▸ **Task directions**
Copy the entries exactly, leaving out nothing.

▸ **Supplied entries**

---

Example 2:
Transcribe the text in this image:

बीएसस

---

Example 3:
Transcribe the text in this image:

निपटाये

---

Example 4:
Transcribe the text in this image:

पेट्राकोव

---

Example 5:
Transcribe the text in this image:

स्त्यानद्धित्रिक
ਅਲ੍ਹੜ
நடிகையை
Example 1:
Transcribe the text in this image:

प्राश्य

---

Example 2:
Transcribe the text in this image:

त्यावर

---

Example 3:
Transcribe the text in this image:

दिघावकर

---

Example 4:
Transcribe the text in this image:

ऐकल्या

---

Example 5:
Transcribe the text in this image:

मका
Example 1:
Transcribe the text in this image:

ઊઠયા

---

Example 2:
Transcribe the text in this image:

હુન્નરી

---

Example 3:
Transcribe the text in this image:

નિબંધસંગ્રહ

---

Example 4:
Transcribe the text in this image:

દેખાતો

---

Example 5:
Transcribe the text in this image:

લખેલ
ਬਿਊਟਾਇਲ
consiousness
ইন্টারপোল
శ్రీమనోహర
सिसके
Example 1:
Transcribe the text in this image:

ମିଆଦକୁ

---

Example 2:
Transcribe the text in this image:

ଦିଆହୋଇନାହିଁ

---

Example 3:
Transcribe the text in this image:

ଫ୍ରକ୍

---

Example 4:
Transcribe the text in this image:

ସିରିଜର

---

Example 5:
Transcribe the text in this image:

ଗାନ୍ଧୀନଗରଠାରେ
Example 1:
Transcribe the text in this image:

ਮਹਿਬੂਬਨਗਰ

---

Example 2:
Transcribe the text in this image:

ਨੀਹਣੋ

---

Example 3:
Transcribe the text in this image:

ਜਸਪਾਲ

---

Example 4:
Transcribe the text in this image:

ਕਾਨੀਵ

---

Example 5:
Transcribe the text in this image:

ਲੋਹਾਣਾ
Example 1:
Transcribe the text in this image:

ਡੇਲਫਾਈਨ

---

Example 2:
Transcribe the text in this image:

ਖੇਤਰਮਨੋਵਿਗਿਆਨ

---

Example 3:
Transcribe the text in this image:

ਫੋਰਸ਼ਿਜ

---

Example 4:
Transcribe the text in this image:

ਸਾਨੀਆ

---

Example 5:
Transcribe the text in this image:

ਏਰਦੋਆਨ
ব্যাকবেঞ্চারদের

▸ **Response to this exercise**
---

Example 2:
Transcribe the text in this image:

बीएसस

---

Example 3:
Transcribe the text in this image:

निपटाये

---

Example 4:
Transcribe the text in this image:

पेट्राकोव

---

Example 5:
Transcribe the text in this image:

स्त्यानद्धित्रिक
ਅਲ੍ਹੜ
நடிகையை
Example 1:
Transcribe the text in this image:

प्राश्य

---

Example 2:
Transcribe the text in this image:

त्यावर

---

Example 3:
Transcribe the text in this image:

दिघावकर

---

Example 4:
Transcribe the text in this image:

ऐकल्या

---

Example 5:
Transcribe the text in this image:

मका
Example 1:
Transcribe the text in this image:

ઊઠયા

---

Example 2:
Transcribe the text in this image:

હુન્નરી

---

Example 3:
Transcribe the text in this image:

નિબંધસંગ્રહ

---

Example 4:
Transcribe the text in this image:

દેખાતો

---

Example 5:
Transcribe the text in this image:

લખેલ
ਬਿਊਟਾਇਲ
consiousness
ইন্টারপোল
శ్రీమనోహర
सिसके
Example 1:
Transcribe the text in this image:

ମିଆଦକୁ

---

Example 2:
Transcribe the text in this image:

ଦିଆହୋଇନାହିଁ

---

Example 3:
Transcribe the text in this image:

ଫ୍ରକ୍

---

Example 4:
Transcribe the text in this image:

ସିରିଜର

---

Example 5:
Transcribe the text in this image:

ଗାନ୍ଧୀନଗରଠାରେ
Example 1:
Transcribe the text in this image:

ਮਹਿਬੂਬਨਗਰ

---

Example 2:
Transcribe the text in this image:

ਨੀਹਣੋ

---

Example 3:
Transcribe the text in this image:

ਜਸਪਾਲ

---

Example 4:
Transcribe the text in this image:

ਕਾਨੀਵ

---

Example 5:
Transcribe the text in this image:

ਲੋਹਾਣਾ
Example 1:
Transcribe the text in this image:

ਡੇਲਫਾਈਨ

---

Example 2:
Transcribe the text in this image:

ਖੇਤਰਮਨੋਵਿਗਿਆਨ

---

Example 3:
Transcribe the text in this image:

ਫੋਰਸ਼ਿਜ

---

Example 4:
Transcribe the text in this image:

ਸਾਨੀਆ

---

Example 5:
Transcribe the text in this image:

ਏਰਦੋਆਨ
ব্যাকবেঞ্চারদের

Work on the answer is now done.